New York’s Metropolitan Museum is set to return 21 looted antiquities to Italy, the New York Times reported over the weekend, in the wake of the recent announcement of the return of a famed Magna Graecia statuary group from the Getty Museum in Los Angeles.

Prosecutors in New York have been seizing these antiquities over the last few months, the NYT said.

According to the investigators, eight of the pieces came into the museum’s collections via Gianfranco Becchina, a Sicilian art dealer with a gallery in Switzerland who has been the focus of several trials in Italy.

The works are worth some 13 million dollars.

Among them, valued at three million, is a colossal marble head of Athena dated to 200 BC, and a terracotta Etruscan kylix attributed to the Painter of Villa Giulia that was made around 470 BC― which the Met bought from Becchina’s Basel gallery in 1979.

Recovered 'Marble head of Athena' ca. 200 B.C. (Photo: The Metropolitan Museum of Art, New York) 

Another piece, a terracotta statuette of a goddess dating back to 400 BC, had been donated by Robin Symes, the British collector involved in the sale of the colossal Venus of Morgantina, acquired by the Getty Museum in Los Angeles for 18 million dollars in 1988 and returned to Italy amid fanfare in 2007.

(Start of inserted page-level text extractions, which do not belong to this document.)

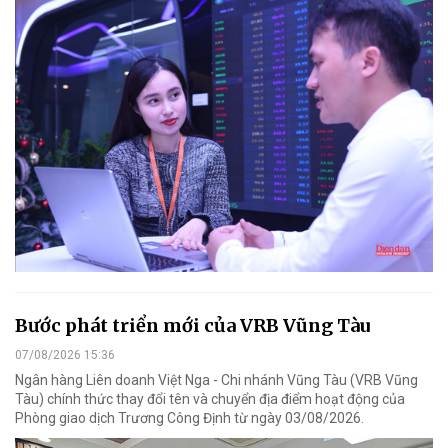
Bước phát triển mới của VRB Vũng Tàu
07/08/2026 15:36
Ngân hàng Liên doanh Việt Nga - Chi nhánh Vũng Tàu (VRB Vũng
Tàu) chính thức thay đổi tên và chuyển địa điểm hoạt động của
Phòng giao dịch Trương Công Định từ ngày 03/08/2026.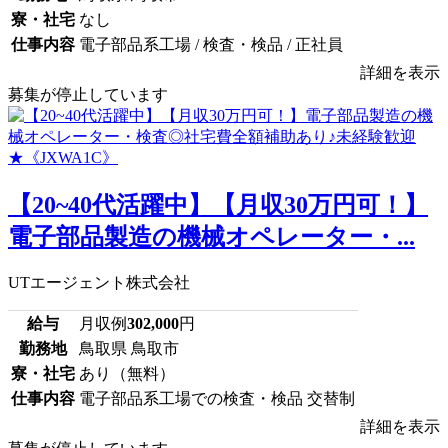
寮・社宅
なし
仕事内容
電子部品系工場 / 検査・検品 / 正社員
詳細を表示
募集が停止しています
【20~40代活躍中】【月収30万円可！】
電子部品製造の機械オペレーター・...
UTエージェント株式会社
給与
月収例
302,000
円
勤務地
鳥取県 鳥取市
寮・社宅
あり（無料）
仕事内容
電子部品系工場での検査・検品 交替制
詳細を表示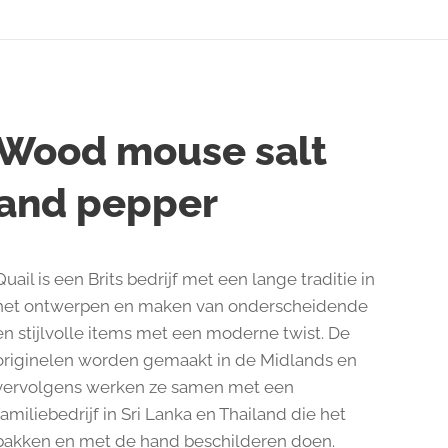
Wood mouse salt
and pepper
Quail is een Brits bedrijf met een lange traditie in
het ontwerpen en maken van onderscheidende
en stijlvolle items met een moderne twist. De
originelen worden gemaakt in de Midlands en
vervolgens werken ze samen met een
familiebedrijf in Sri Lanka en Thailand die het
bakken en met de hand beschilderen doen.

On August 12 the Getty Museum in Los Angeles said it would return a famed and illegally exported Ancient Greek statuary group, ‘Orpheus and the Sirens’, to Italy.

'Orpheus and the Sirens' statuary group. (Photo: AAP)

The group includes life-size terracotta figures of a poet and two sirens― mythical singing mermaids who lured sailors to their deaths.

It was discovered in Puglia and dates back to the fourth century BC, when Magna Graecia culture was at its peak in southern Italy.

Italy has been seeking to get it back since 2006.

Manhattan prosecutor Matthew Bogdanos recently proved that the group was exported from Italy illegally.

The prosecutor’s efforts also recently resulted in the return of 142 other antiquities to Italy, mostly from the collection of New York financier Michael Steinhardt.

Bogdanos specified that the Orpheus group had been seized from the Getty, which had thus “left out half the truth” in announcing its return.

Bogdanos also mentioned that “we investigate people, not museums,” saying that other art dealers in the investigators’ cross-hairs included the notorious Giacomo Medici, and another Italian antiquities merchant, Pasquale Camera.

Another six Ancient Egyptian works that were recently confiscated will also be returned to Egypt, prosecutors told the NYT.